From opening our public land to commercial interests, green-lighting the Keystone XL pipeline, approving the Italian oil giant Eni SpA’s plan to drill exploratory wells in the Arctic Ocean north of Alaska, we are only beginning to get a taste of how far President Donald Trump and company will go to privatize the public sector.
One government agency charged specifically with protecting public interest is the Federal Communications Commission (FCC).
Since Trump named Ajit Pai his FCC chair, the agency charged with defending the airwaves against corporate rule has been surreptitiously whittling away at its established mission.
Net neutrality regulations prohibit internet service providers (ISPs) from blocking or slowing down selected websites. Democrats and consumer advocates argue weakening those rules puts in place the potential for ISPs to abuse their position as gatekeepers between customers and the World-Wide Web.
In May, the FCC voted two-to-one to begin unraveling a key 2015 decision by former President Barack Obama protecting consumers’ internet content in favor of relaxing regulations on internet service providers, the first stage in dismantling net neutrality regulations.
States immediately retaliated, threatening to enact laws to prevent ISPs from blocking, abating, or discriminating against online content.
Earlier this month, telecommunications giant Comcast met with Chairman Ajit Pai’s staff in an attempt to prevent it.
Comcast urged the FCC to ignore its existing enforcement regulation and defer instead to the Federal Trade Commission, creating a “voluntary” net neutrality system in which ISPs would encounter no rules and be permitted to choose whether or not to honor net neutrality commitments.
Comcast isn’t the first to petition the FCC about this.
Verizon also asked the FCC to preempt any state laws regulating network neutrality and broadband privacy.
Current FCC Commissioner Michael O’Rielly wants states to be “barred from enacting their own privacy burdens on what is by all means an interstate information service.”

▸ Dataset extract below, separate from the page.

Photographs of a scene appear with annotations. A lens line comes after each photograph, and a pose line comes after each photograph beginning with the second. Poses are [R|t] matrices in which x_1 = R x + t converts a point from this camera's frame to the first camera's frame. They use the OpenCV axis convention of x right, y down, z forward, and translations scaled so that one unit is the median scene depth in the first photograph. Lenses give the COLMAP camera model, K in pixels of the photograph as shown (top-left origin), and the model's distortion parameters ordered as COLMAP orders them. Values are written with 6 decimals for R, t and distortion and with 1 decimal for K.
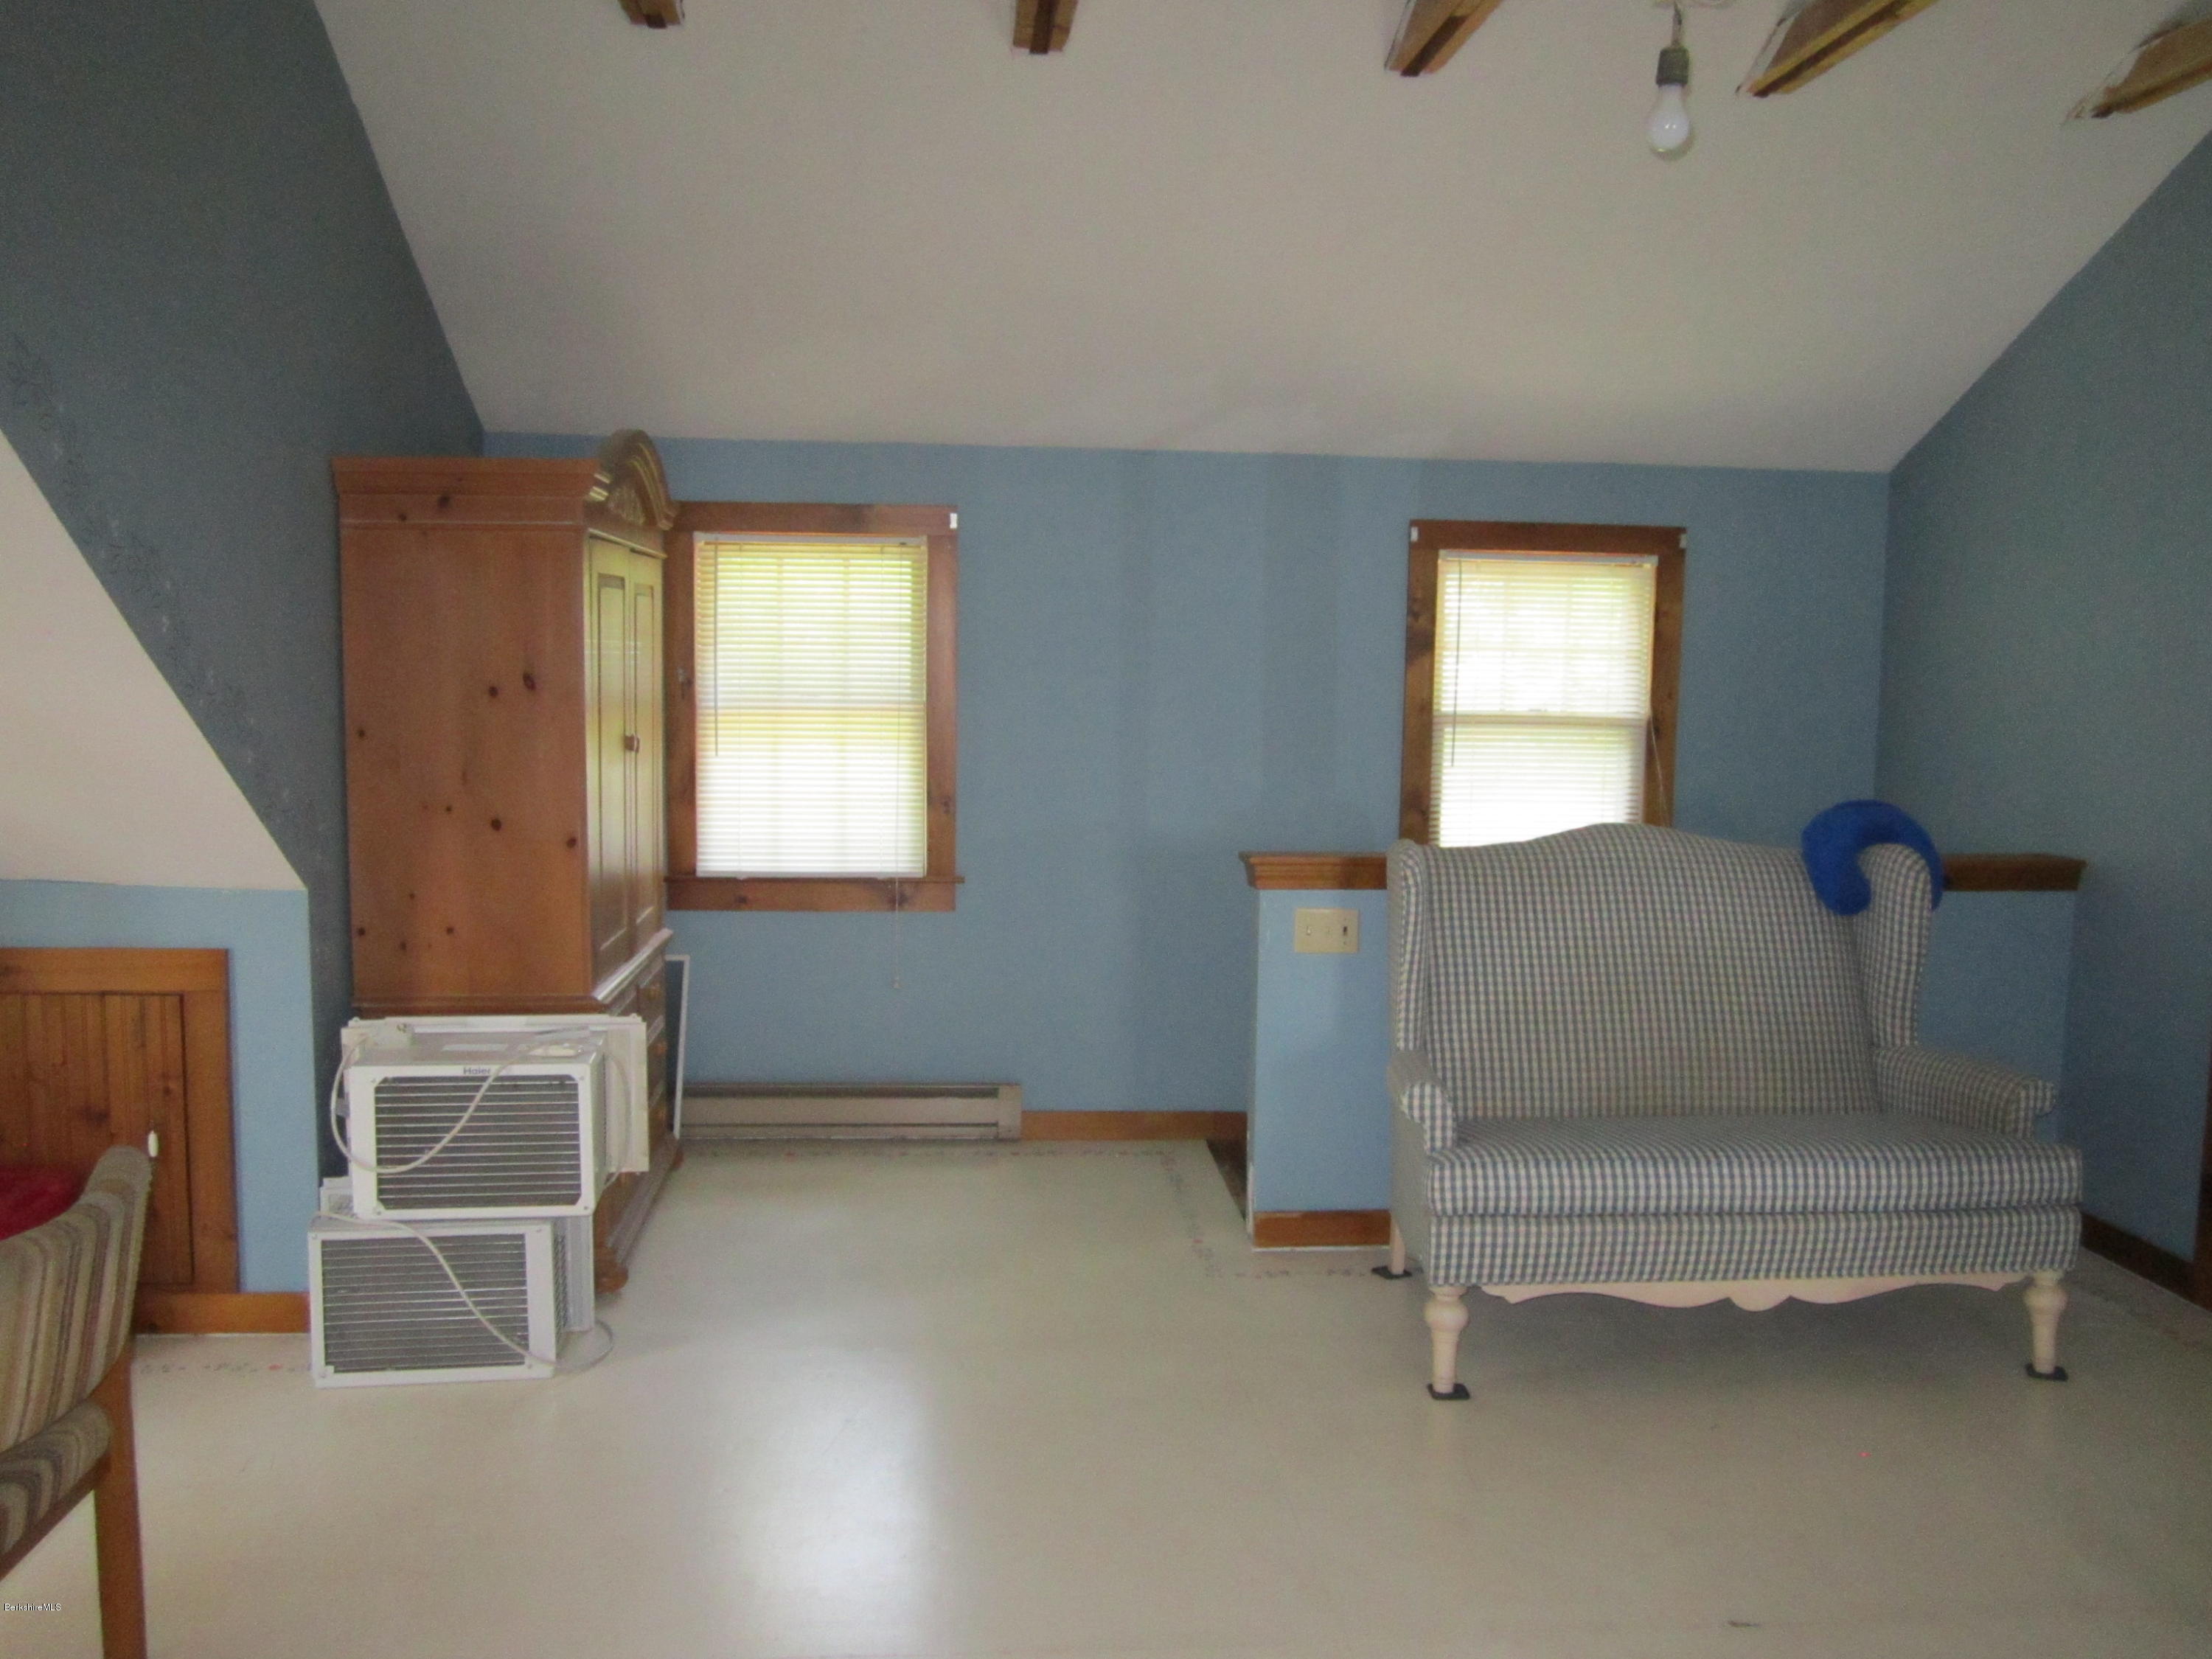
lens RADIAL K [[1819.3, 0, 1118.8], [0, 1819.3, 830.2], [0, 0, 1]] dist [-0.059932, 0.019504]
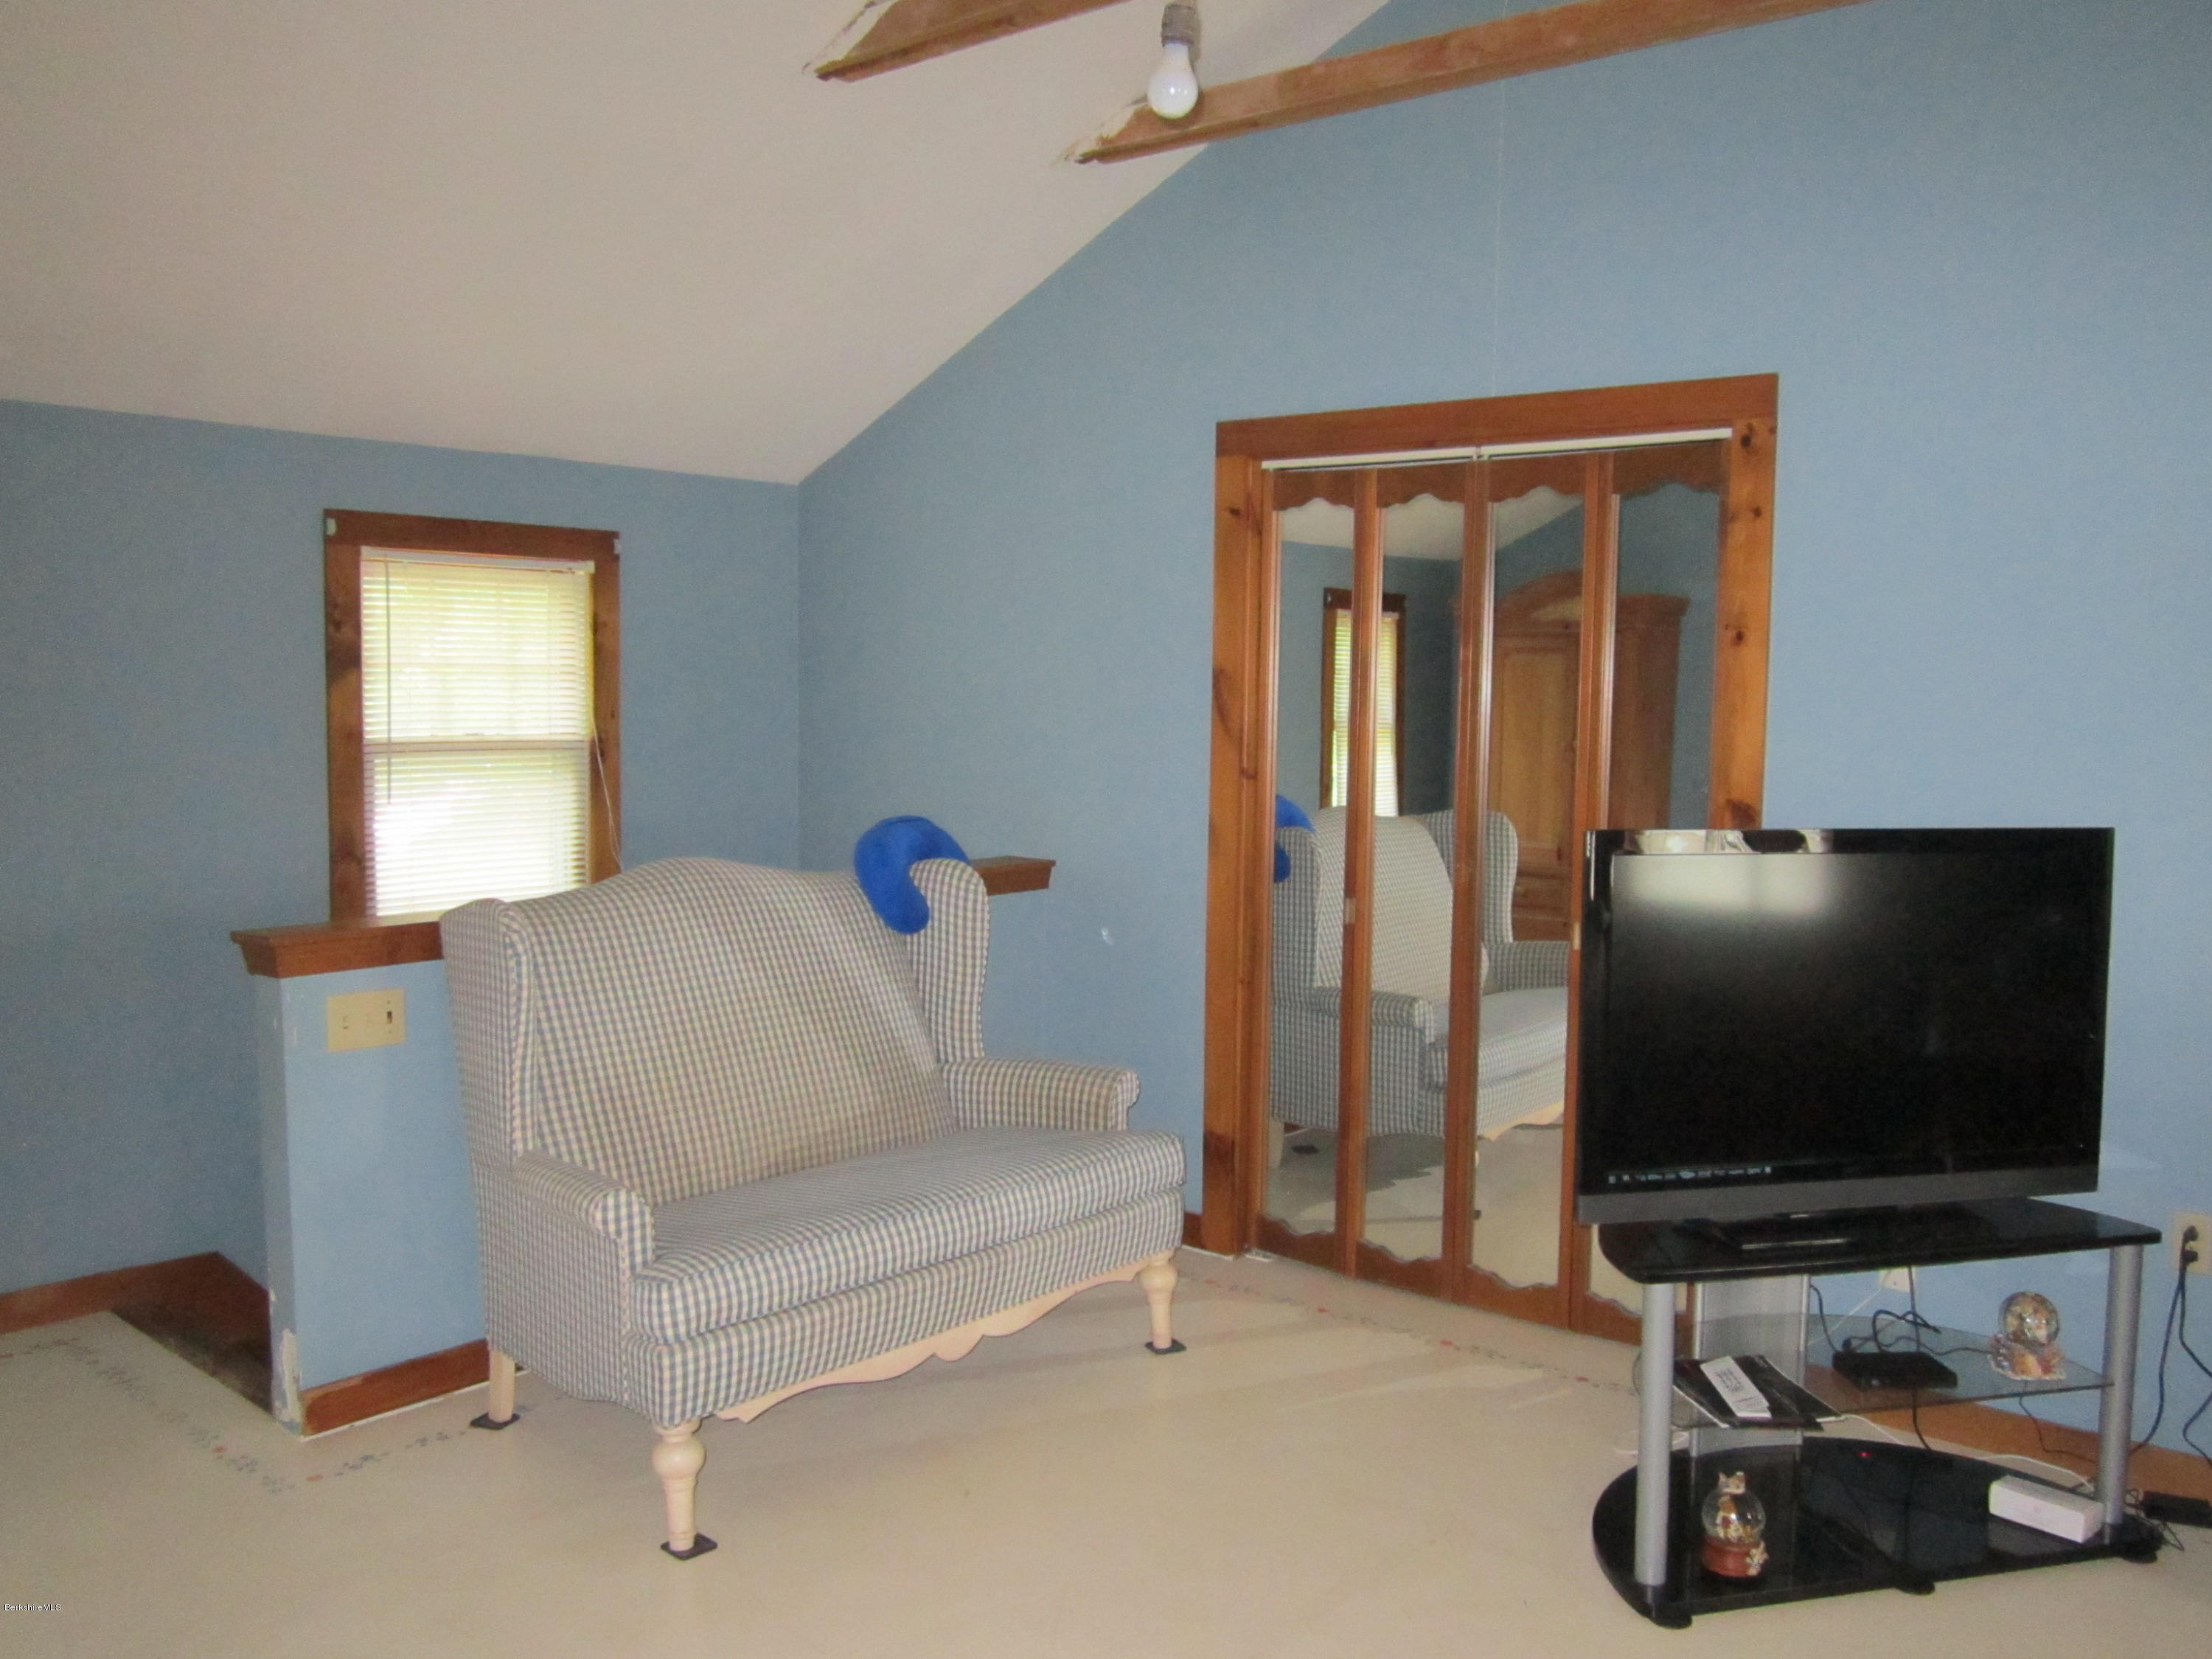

Former Republican FCC Commissioner Robert McDowell echoed that sentiment before a Congressional committee late last month, saying:
“The FCC should use its ample statutory authority to preempt states and localities to promote flexible and clear national rules that protect consumers and markets alike.”
He cited a “disturbing trend” in which:
“States and localities have tried to regulate many aspects of the broadband market, potentially creating a confusing and innovation-killing patchwork of local laws governing both the economics of the Internet and consumer privacy.”
The FCC has some preemption power; however, John Bergmayer, senior counsel for the consumer advocacy group Public Knowledge, told Ars:
“[Preemption power] does not mean that the FCC has the authority to preempt everything relating to broadband at all. It is fairly clear, for instance, that the FCC cannot preempt state efforts around consumer protection, even when the product in question is broadband. If the FCC has no power to regulate, it has no power to preempt. Title II is all about legal authority. Trying to disclaim authority to regulate while simultaneously preempting seems somewhat paradoxical.”
If FCC Chair Pai wishes to preempt states’ rights, he had better be prepared for a prolonged legal fight that would delay any changes at least several months.
The FCC must ask for public comment on proposed changes, but Pai’s net neutrality proposal failed to solicit such input pertaining to preempting state net neutrality laws.
The final net neutrality rules proposal could be announced later this month, and voted on at the FCC’s December 14 meeting.